* _Extracted records_:
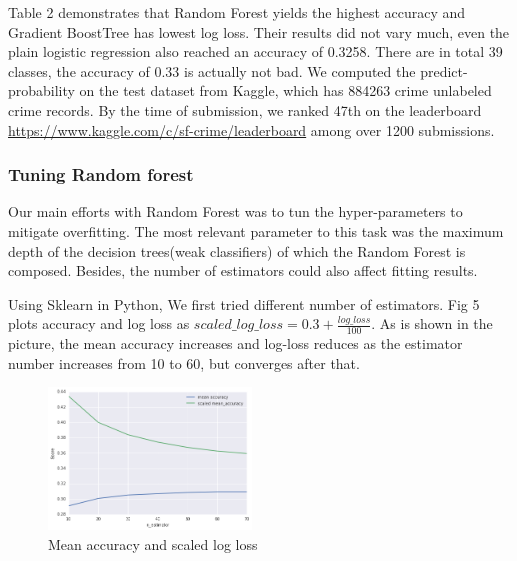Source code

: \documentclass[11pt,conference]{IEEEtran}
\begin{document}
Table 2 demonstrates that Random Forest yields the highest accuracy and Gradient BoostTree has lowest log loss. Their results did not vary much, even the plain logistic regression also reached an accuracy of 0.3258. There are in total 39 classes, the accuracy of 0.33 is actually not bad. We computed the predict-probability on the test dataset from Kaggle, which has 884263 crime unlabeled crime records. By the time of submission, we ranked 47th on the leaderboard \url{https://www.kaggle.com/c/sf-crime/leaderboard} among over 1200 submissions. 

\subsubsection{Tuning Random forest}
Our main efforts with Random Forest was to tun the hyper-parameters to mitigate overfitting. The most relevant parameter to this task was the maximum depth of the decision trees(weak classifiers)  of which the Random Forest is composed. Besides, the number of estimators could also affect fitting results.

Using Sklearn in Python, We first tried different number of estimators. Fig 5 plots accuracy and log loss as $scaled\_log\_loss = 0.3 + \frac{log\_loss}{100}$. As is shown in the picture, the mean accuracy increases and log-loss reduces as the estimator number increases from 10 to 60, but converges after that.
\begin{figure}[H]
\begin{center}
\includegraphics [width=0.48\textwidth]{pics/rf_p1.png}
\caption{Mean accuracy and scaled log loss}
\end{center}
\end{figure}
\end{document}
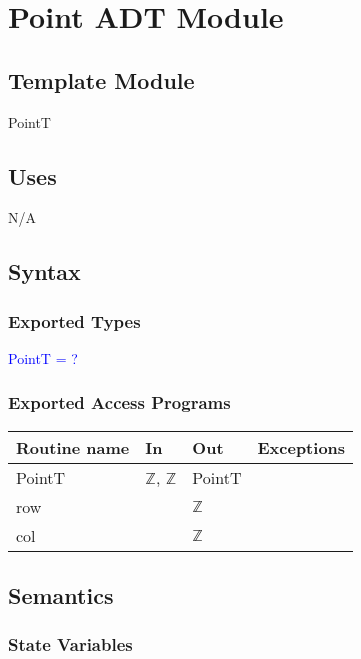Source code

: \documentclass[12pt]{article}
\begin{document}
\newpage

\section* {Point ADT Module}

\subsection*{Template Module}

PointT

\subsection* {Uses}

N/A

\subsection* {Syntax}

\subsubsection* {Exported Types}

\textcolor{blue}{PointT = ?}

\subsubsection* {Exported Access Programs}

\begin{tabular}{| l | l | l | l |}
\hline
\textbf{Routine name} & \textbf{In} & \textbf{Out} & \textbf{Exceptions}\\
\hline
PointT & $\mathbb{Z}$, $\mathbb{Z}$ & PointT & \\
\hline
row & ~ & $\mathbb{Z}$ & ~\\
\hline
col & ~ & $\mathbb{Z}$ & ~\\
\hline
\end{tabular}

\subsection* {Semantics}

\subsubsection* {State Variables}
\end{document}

* _What is expected_:
All records above are to be output verbatim, with their pictures omitted.

* _Your solution_:
Source code

: \documentclass[11pt,conference]{IEEEtran}
\begin{document}
Table 2 demonstrates that Random Forest yields the highest accuracy and Gradient BoostTree has lowest log loss. Their results did not vary much, even the plain logistic regression also reached an accuracy of 0.3258. There are in total 39 classes, the accuracy of 0.33 is actually not bad. We computed the predict-probability on the test dataset from Kaggle, which has 884263 crime unlabeled crime records. By the time of submission, we ranked 47th on the leaderboard \url{https://www.kaggle.com/c/sf-crime/leaderboard} among over 1200 submissions. 

\subsubsection{Tuning Random forest}
Our main efforts with Random Forest was to tun the hyper-parameters to mitigate overfitting. The most relevant parameter to this task was the maximum depth of the decision trees(weak classifiers)  of which the Random Forest is composed. Besides, the number of estimators could also affect fitting results.

Using Sklearn in Python, We first tried different number of estimators. Fig 5 plots accuracy and log loss as $scaled\_log\_loss = 0.3 + \frac{log\_loss}{100}$. As is shown in the picture, the mean accuracy increases and log-loss reduces as the estimator number increases from 10 to 60, but converges after that.
\begin{figure}[H]
\begin{center}
\includegraphics [width=0.48\textwidth]{pics/rf_p1.png}
\caption{Mean accuracy and scaled log loss}
\end{center}
\end{figure}
\end{document}
Source code

: \documentclass[12pt]{article}
\begin{document}
\newpage

\section* {Point ADT Module}

\subsection*{Template Module}

PointT

\subsection* {Uses}

N/A

\subsection* {Syntax}

\subsubsection* {Exported Types}

\textcolor{blue}{PointT = ?}

\subsubsection* {Exported Access Programs}

\begin{tabular}{| l | l | l | l |}
\hline
\textbf{Routine name} & \textbf{In} & \textbf{Out} & \textbf{Exceptions}\\
\hline
PointT & $\mathbb{Z}$, $\mathbb{Z}$ & PointT & \\
\hline
row & ~ & $\mathbb{Z}$ & ~\\
\hline
col & ~ & $\mathbb{Z}$ & ~\\
\hline
\end{tabular}

\subsection* {Semantics}

\subsubsection* {State Variables}
\end{document}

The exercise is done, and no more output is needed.